En dépit de ses positions ultra-conservatrices, la Légion s’est démarquée dès l’origine, par sa fidélité au pape, de la frange la plus radicale de l’extrême droite catholique mexicaine. En même temps que les établissements élitistes, elle développe, grâce à un système de bourses et de parrainage, un réseau d’une quinzaine d’écoles destinées aux élèves moins favorisés : les collèges Mano Amiga ("Main amie").

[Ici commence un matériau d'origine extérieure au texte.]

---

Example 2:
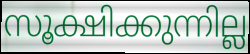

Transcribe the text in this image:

സൂക്ഷിക്കുന്നില്ല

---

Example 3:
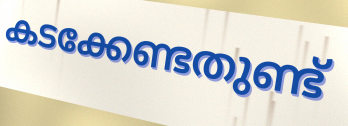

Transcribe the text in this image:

കടക്കേണ്ടതുണ്ട്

Ses détracteurs soulignent que l’enseignement oriente les collégiens vers des sections "techniques", taillant sur mesure les cadres intermédiaires qualifiés et dociles dont auront besoin les managers issus d’Anahuac. Mais les parents de familles modestes "couchent devant la porte pour inscrire leurs enfants chez nous", assure Laura Batista, la directrice du premier Mano Amiga de Mexico. Autre pièce du dispositif légionnaire, les missions d’évangélisation, un samedi ou un dimanche par mois, et les "méga-missions" durant la Semaine sainte ont connu un succès fulgurant. Il s’agit de réévangéliser à la fois les élites urbaines et les campagnes, où le catholicisme est confronté à l’expansion des sectes chrétiennes. Un recensement récent indique que le Mexique compte plus de 19 000 pasteurs évangéliques et pentecôtistes pour quelque 18 000 prêtres catholiques, le nombre d’agnostiques déclarés étant passé de 768 000 en 1970 à près de 3 millions en 2000.

Au sein des entreprises, dans la région de Monterey, les légionnaires animent aussi des cours de "dépassement personnel" pour les épouses des cadres. Celles-ci invitent à leur tour les épouses des ouvriers. Une structure pyramidale typique du mode d’action de la Légion. "Les légionnaires sont très pragmatiques, ils ne remettent pas en cause l’exploitation du travail, analyse Bernardo Barranco, chroniqueur de Radio Red et du quotidien de gauche La Jornada. Au Mexique, sur la question sociale, ils se situent à droite de l’Opus Dei, mais dans le domaine moral ils sont plutôt tolérants envers les frasques des élites." Pour lui, ce mouvement novateur a su "adapter au catholicisme la théologie de la prospérité" inventée par certains courants évangéliques, en organisant une assistance aux pauvres tout en confortant la foi des riches dans la légitimité de leurs privilèges.